**Problem to solve:** In your copy, leave out the pictures and repeat every record exactly.

(Beginning of Records supplied)

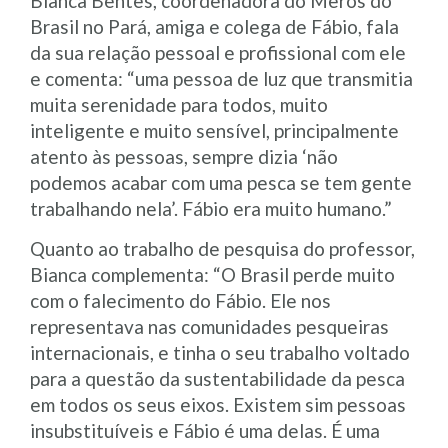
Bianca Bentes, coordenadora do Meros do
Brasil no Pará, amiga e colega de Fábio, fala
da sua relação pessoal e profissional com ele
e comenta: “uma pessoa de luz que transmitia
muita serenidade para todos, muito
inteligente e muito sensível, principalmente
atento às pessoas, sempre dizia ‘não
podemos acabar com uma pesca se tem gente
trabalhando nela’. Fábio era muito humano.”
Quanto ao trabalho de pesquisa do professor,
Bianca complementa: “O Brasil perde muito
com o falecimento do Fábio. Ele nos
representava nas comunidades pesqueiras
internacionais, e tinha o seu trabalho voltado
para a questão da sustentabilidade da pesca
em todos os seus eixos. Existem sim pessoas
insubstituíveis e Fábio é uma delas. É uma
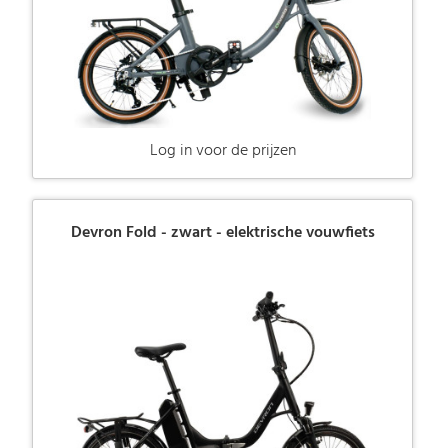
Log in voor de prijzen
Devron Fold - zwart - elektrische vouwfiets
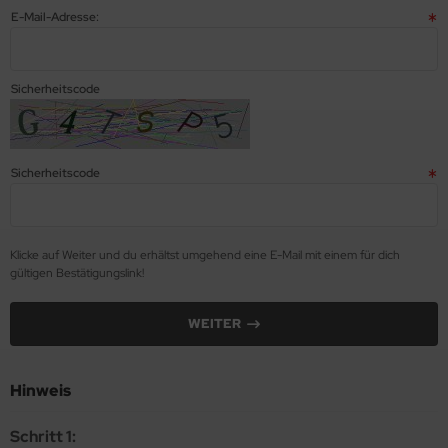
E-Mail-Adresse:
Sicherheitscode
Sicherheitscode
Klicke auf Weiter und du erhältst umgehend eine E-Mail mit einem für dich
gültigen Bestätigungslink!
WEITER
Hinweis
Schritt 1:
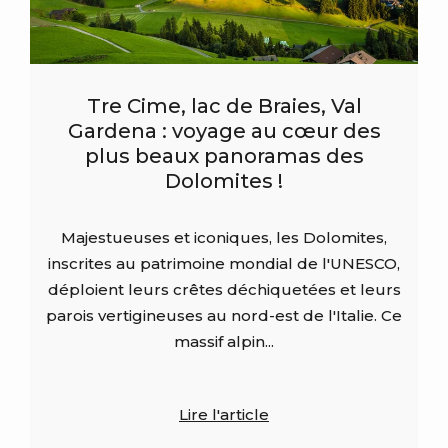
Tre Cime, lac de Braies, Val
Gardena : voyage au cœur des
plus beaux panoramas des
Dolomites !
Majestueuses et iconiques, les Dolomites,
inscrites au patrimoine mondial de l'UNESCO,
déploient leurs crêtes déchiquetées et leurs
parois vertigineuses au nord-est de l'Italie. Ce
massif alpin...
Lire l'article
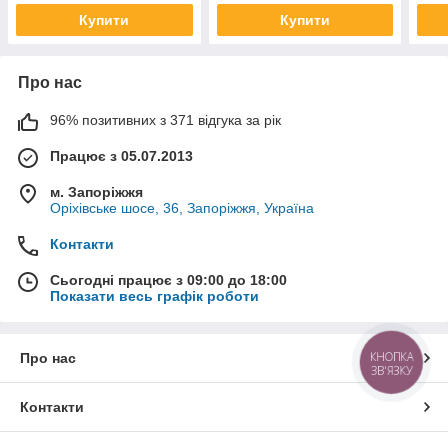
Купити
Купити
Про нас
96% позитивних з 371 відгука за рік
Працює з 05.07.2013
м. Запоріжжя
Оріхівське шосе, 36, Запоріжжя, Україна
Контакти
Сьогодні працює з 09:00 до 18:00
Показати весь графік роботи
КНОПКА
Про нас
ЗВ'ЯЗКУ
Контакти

(End of Records supplied)

**Exercise result:**
Bianca Bentes, coordenadora do Meros do
Brasil no Pará, amiga e colega de Fábio, fala
da sua relação pessoal e profissional com ele
e comenta: “uma pessoa de luz que transmitia
muita serenidade para todos, muito
inteligente e muito sensível, principalmente
atento às pessoas, sempre dizia ‘não
podemos acabar com uma pesca se tem gente
trabalhando nela’. Fábio era muito humano.”
Quanto ao trabalho de pesquisa do professor,
Bianca complementa: “O Brasil perde muito
com o falecimento do Fábio. Ele nos
representava nas comunidades pesqueiras
internacionais, e tinha o seu trabalho voltado
para a questão da sustentabilidade da pesca
em todos os seus eixos. Existem sim pessoas
insubstituíveis e Fábio é uma delas. É uma
Log in voor de prijzen
Devron Fold - zwart - elektrische vouwfiets
E-Mail-Adresse:
Sicherheitscode
Sicherheitscode
Klicke auf Weiter und du erhältst umgehend eine E-Mail mit einem für dich
gültigen Bestätigungslink!
WEITER
Hinweis
Schritt 1:
Tre Cime, lac de Braies, Val
Gardena : voyage au cœur des
plus beaux panoramas des
Dolomites !
Majestueuses et iconiques, les Dolomites,
inscrites au patrimoine mondial de l'UNESCO,
déploient leurs crêtes déchiquetées et leurs
parois vertigineuses au nord-est de l'Italie. Ce
massif alpin...
Lire l'article
Купити
Купити
Про нас
96% позитивних з 371 відгука за рік
Працює з 05.07.2013
м. Запоріжжя
Оріхівське шосе, 36, Запоріжжя, Україна
Контакти
Сьогодні працює з 09:00 до 18:00
Показати весь графік роботи
КНОПКА
Про нас
ЗВ'ЯЗКУ
Контакти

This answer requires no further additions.